Mieux encore, elle est en perpétuelle révision pour suivre les évolutions et s’aligner sur les standards internationaux, comme le souligne à chaque occasion le ministre délégué chargé du Budget. La dernière révision de cette législation a permis de rehausser la transparence et l’égalité des chances dans l’attribution des marchés publics.

Publication du programme prévisionnel des marchés à conclure sur trois ans, annonce du prix estimatif de la commande dans l’avis d’appel à la concurrence, élaboration d’un règlement de consultation définissant les critères d’évaluation des offres des soumissionnaires, justification de l’exclusion des concurrents non retenus, encadrement des recours et du contrôle de l’exécution des marchés dans les délais impartis…, les avancées sont nombreuses.

La dernière en date est d’ailleurs la création de «l’Observatoire marocain des commandes publiques». Placée sous la tutelle de l’Autorité gouvernementale en charge des finances, cette structure devrait permettre de collecter, traiter, analyser, publier et mettre à jour les données relatives aux commandes publiques.

L’Observatoire est également destiné à promouvoir la consultation et l’échange d’informations entre les parties prenantes, à mettre en place des indicateurs de suivi de la performance des commandes publiques, ainsi que produire les informations comptables, financières et économiques y afférentes.

Cependant, cette structure n’a pas encore produit le moindre rapport, plus d’un an après sa constitution.
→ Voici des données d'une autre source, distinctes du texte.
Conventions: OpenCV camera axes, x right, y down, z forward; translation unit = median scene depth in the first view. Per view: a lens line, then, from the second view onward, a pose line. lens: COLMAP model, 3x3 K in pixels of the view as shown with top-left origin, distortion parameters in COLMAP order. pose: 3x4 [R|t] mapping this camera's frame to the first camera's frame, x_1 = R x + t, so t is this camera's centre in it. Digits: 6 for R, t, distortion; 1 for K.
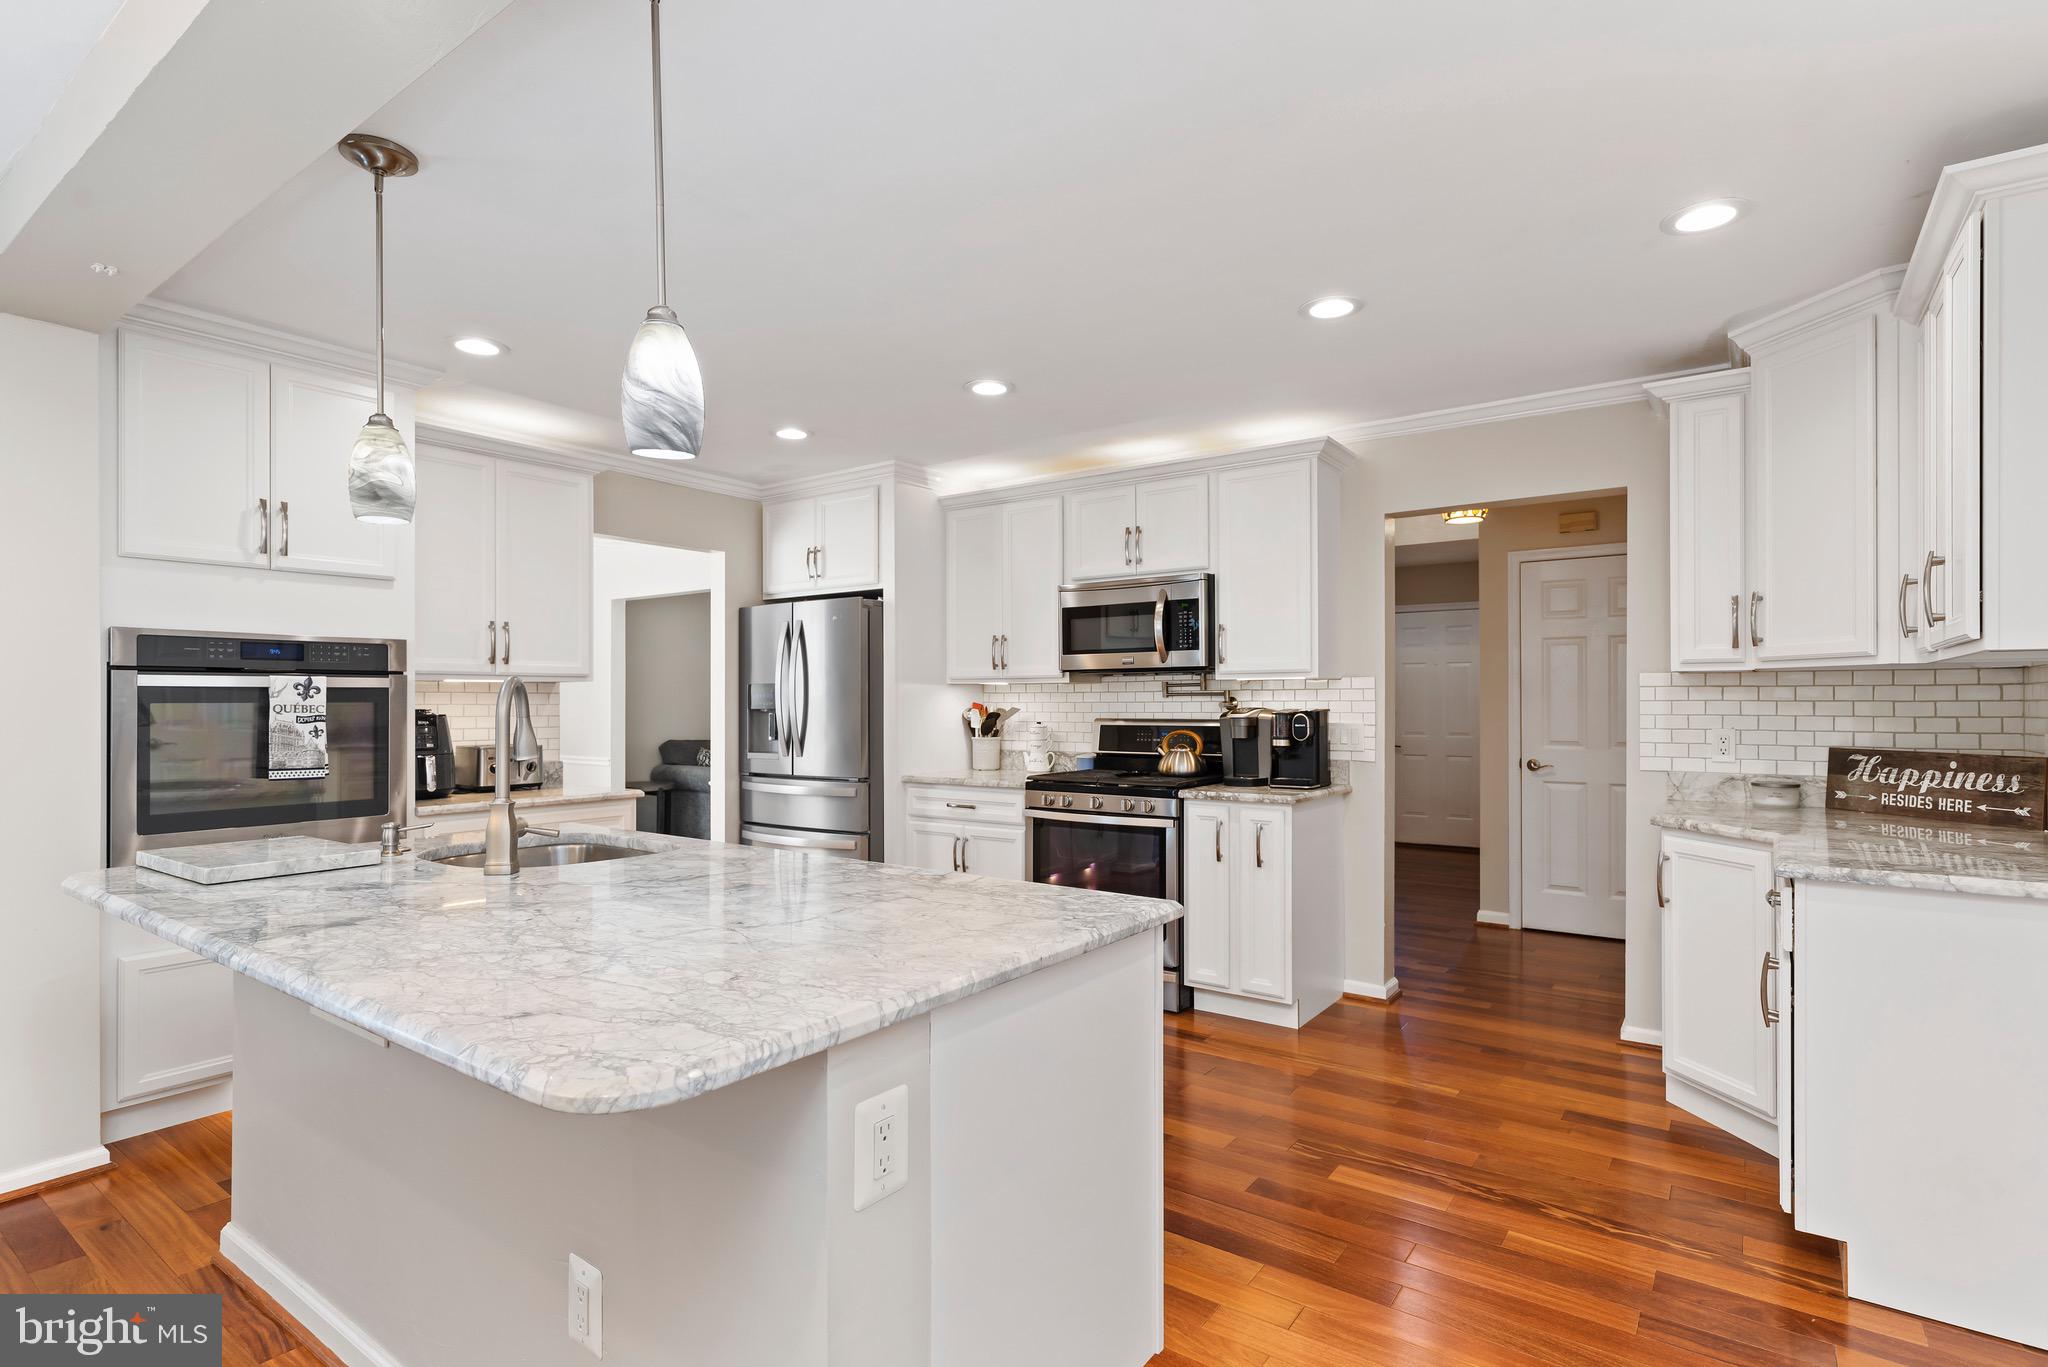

Le travail est sans doute en cours pour instaurer une publication régulière d’indicateurs et de données associées aux commandes publiques.

Il s’agit non seulement d’un impératif pour la transparence, mais aussi d’un précieux outil pour orienter la commande publique, de sorte à en faire profiter un maximum d’entreprises.

Car si les grands groupes nationaux ont la capacité aujourd’hui de rivaliser avec des mastodontes internationaux, il est de leur responsabilité d’attirer dans leur sillage des PME qui ne cherchent que l’opportunité de montrer leurs compétences.